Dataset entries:
==*==

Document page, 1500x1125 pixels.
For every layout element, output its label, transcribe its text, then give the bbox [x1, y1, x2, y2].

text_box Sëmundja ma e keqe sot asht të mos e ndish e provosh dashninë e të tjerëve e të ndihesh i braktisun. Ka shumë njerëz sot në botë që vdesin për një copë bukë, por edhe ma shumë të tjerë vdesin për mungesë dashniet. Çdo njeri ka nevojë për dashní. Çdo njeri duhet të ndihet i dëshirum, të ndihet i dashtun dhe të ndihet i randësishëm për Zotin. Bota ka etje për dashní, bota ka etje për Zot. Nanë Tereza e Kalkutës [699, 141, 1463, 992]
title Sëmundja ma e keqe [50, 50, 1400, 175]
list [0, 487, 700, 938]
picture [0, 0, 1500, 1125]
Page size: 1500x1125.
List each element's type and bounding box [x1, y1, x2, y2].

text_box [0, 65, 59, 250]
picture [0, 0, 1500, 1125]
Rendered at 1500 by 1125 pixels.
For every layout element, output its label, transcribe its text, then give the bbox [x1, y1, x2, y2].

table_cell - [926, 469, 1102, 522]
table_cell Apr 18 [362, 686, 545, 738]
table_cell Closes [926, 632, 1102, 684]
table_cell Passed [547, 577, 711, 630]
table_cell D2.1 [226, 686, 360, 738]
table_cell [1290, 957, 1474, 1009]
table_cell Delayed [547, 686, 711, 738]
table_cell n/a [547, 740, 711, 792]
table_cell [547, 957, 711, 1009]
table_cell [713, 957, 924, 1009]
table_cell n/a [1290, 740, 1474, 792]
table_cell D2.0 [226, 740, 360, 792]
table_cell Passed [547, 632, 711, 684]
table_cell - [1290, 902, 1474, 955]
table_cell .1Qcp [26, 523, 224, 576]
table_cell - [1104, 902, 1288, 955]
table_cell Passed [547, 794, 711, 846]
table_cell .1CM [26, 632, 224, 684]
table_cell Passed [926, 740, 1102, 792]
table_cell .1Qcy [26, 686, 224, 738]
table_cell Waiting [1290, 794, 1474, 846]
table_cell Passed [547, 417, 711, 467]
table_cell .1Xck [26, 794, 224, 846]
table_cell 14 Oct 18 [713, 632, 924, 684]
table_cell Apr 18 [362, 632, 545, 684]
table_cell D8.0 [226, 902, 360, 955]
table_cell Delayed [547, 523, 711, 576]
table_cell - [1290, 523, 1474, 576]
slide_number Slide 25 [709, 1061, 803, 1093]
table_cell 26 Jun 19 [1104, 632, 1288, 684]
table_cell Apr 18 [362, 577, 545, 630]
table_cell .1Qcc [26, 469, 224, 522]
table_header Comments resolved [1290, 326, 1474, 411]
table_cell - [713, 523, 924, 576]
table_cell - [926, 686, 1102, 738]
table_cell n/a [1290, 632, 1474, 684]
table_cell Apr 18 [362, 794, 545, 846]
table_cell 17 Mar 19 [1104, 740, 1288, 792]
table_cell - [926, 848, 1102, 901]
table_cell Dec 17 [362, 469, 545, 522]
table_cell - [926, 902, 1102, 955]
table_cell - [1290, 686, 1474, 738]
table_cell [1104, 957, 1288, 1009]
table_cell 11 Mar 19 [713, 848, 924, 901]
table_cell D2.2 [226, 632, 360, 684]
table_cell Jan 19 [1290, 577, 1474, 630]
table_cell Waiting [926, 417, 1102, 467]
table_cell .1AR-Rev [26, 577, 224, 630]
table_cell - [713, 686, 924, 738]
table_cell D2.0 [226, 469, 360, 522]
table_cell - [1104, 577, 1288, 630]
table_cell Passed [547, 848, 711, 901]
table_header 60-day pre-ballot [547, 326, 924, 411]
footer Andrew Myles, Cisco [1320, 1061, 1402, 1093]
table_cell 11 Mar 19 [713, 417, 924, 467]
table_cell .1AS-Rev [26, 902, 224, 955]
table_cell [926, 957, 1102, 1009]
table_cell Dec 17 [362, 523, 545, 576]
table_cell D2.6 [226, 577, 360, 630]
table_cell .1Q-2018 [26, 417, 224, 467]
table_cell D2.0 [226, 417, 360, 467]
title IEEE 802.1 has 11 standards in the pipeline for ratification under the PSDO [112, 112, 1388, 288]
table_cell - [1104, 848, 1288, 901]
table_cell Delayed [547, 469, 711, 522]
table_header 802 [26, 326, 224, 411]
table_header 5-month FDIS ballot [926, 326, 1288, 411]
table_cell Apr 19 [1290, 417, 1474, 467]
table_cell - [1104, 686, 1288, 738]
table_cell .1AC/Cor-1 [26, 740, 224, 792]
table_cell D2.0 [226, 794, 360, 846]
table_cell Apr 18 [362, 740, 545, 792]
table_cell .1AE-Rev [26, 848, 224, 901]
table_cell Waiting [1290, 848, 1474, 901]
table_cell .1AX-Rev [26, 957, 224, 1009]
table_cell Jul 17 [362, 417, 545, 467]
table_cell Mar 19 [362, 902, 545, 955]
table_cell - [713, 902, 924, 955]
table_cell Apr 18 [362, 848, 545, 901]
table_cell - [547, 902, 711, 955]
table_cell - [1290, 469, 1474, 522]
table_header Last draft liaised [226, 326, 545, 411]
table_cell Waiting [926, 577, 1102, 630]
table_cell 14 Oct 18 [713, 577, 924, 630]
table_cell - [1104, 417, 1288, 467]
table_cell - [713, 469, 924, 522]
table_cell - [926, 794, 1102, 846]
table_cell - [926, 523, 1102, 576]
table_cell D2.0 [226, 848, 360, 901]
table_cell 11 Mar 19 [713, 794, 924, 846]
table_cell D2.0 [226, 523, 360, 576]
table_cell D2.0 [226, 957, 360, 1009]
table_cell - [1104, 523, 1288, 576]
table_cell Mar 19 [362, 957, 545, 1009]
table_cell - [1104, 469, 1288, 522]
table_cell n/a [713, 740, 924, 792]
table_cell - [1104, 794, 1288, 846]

==*==

• [The task]: Your answer must consist of every line above, reproduced exactly.

• [Your response]:
Document page, 1500x1125 pixels.
For every layout element, output its label, transcribe its text, then give the bbox [x1, y1, x2, y2].

text_box Sëmundja ma e keqe sot asht të mos e ndish e provosh dashninë e të tjerëve e të ndihesh i braktisun. Ka shumë njerëz sot në botë që vdesin për një copë bukë, por edhe ma shumë të tjerë vdesin për mungesë dashniet. Çdo njeri ka nevojë për dashní. Çdo njeri duhet të ndihet i dëshirum, të ndihet i dashtun dhe të ndihet i randësishëm për Zotin. Bota ka etje për dashní, bota ka etje për Zot. Nanë Tereza e Kalkutës [699, 141, 1463, 992]
title Sëmundja ma e keqe [50, 50, 1400, 175]
list [0, 487, 700, 938]
picture [0, 0, 1500, 1125]
Page size: 1500x1125.
List each element's type and bounding box [x1, y1, x2, y2].

text_box [0, 65, 59, 250]
picture [0, 0, 1500, 1125]
Rendered at 1500 by 1125 pixels.
For every layout element, output its label, transcribe its text, then give the bbox [x1, y1, x2, y2].

table_cell - [926, 469, 1102, 522]
table_cell Apr 18 [362, 686, 545, 738]
table_cell Closes [926, 632, 1102, 684]
table_cell Passed [547, 577, 711, 630]
table_cell D2.1 [226, 686, 360, 738]
table_cell [1290, 957, 1474, 1009]
table_cell Delayed [547, 686, 711, 738]
table_cell n/a [547, 740, 711, 792]
table_cell [547, 957, 711, 1009]
table_cell [713, 957, 924, 1009]
table_cell n/a [1290, 740, 1474, 792]
table_cell D2.0 [226, 740, 360, 792]
table_cell Passed [547, 632, 711, 684]
table_cell - [1290, 902, 1474, 955]
table_cell .1Qcp [26, 523, 224, 576]
table_cell - [1104, 902, 1288, 955]
table_cell Passed [547, 794, 711, 846]
table_cell .1CM [26, 632, 224, 684]
table_cell Passed [926, 740, 1102, 792]
table_cell .1Qcy [26, 686, 224, 738]
table_cell Waiting [1290, 794, 1474, 846]
table_cell Passed [547, 417, 711, 467]
table_cell .1Xck [26, 794, 224, 846]
table_cell 14 Oct 18 [713, 632, 924, 684]
table_cell Apr 18 [362, 632, 545, 684]
table_cell D8.0 [226, 902, 360, 955]
table_cell Delayed [547, 523, 711, 576]
table_cell - [1290, 523, 1474, 576]
slide_number Slide 25 [709, 1061, 803, 1093]
table_cell 26 Jun 19 [1104, 632, 1288, 684]
table_cell Apr 18 [362, 577, 545, 630]
table_cell .1Qcc [26, 469, 224, 522]
table_header Comments resolved [1290, 326, 1474, 411]
table_cell - [713, 523, 924, 576]
table_cell - [926, 686, 1102, 738]
table_cell n/a [1290, 632, 1474, 684]
table_cell Apr 18 [362, 794, 545, 846]
table_cell 17 Mar 19 [1104, 740, 1288, 792]
table_cell - [926, 848, 1102, 901]
table_cell Dec 17 [362, 469, 545, 522]
table_cell - [926, 902, 1102, 955]
table_cell - [1290, 686, 1474, 738]
table_cell [1104, 957, 1288, 1009]
table_cell 11 Mar 19 [713, 848, 924, 901]
table_cell D2.2 [226, 632, 360, 684]
table_cell Jan 19 [1290, 577, 1474, 630]
table_cell Waiting [926, 417, 1102, 467]
table_cell .1AR-Rev [26, 577, 224, 630]
table_cell - [713, 686, 924, 738]
table_cell D2.0 [226, 469, 360, 522]
table_cell - [1104, 577, 1288, 630]
table_cell Passed [547, 848, 711, 901]
table_header 60-day pre-ballot [547, 326, 924, 411]
footer Andrew Myles, Cisco [1320, 1061, 1402, 1093]
table_cell 11 Mar 19 [713, 417, 924, 467]
table_cell .1AS-Rev [26, 902, 224, 955]
table_cell [926, 957, 1102, 1009]
table_cell Dec 17 [362, 523, 545, 576]
table_cell D2.6 [226, 577, 360, 630]
table_cell .1Q-2018 [26, 417, 224, 467]
table_cell D2.0 [226, 417, 360, 467]
title IEEE 802.1 has 11 standards in the pipeline for ratification under the PSDO [112, 112, 1388, 288]
table_cell - [1104, 848, 1288, 901]
table_cell Delayed [547, 469, 711, 522]
table_header 802 [26, 326, 224, 411]
table_header 5-month FDIS ballot [926, 326, 1288, 411]
table_cell Apr 19 [1290, 417, 1474, 467]
table_cell - [1104, 686, 1288, 738]
table_cell .1AC/Cor-1 [26, 740, 224, 792]
table_cell D2.0 [226, 794, 360, 846]
table_cell Apr 18 [362, 740, 545, 792]
table_cell .1AE-Rev [26, 848, 224, 901]
table_cell Waiting [1290, 848, 1474, 901]
table_cell .1AX-Rev [26, 957, 224, 1009]
table_cell Jul 17 [362, 417, 545, 467]
table_cell Mar 19 [362, 902, 545, 955]
table_cell - [713, 902, 924, 955]
table_cell Apr 18 [362, 848, 545, 901]
table_cell - [547, 902, 711, 955]
table_cell - [1290, 469, 1474, 522]
table_header Last draft liaised [226, 326, 545, 411]
table_cell Waiting [926, 577, 1102, 630]
table_cell 14 Oct 18 [713, 577, 924, 630]
table_cell - [1104, 417, 1288, 467]
table_cell - [713, 469, 924, 522]
table_cell - [926, 794, 1102, 846]
table_cell - [926, 523, 1102, 576]
table_cell D2.0 [226, 848, 360, 901]
table_cell 11 Mar 19 [713, 794, 924, 846]
table_cell D2.0 [226, 523, 360, 576]
table_cell D2.0 [226, 957, 360, 1009]
table_cell - [1104, 523, 1288, 576]
table_cell Mar 19 [362, 957, 545, 1009]
table_cell - [1104, 469, 1288, 522]
table_cell n/a [713, 740, 924, 792]
table_cell - [1104, 794, 1288, 846]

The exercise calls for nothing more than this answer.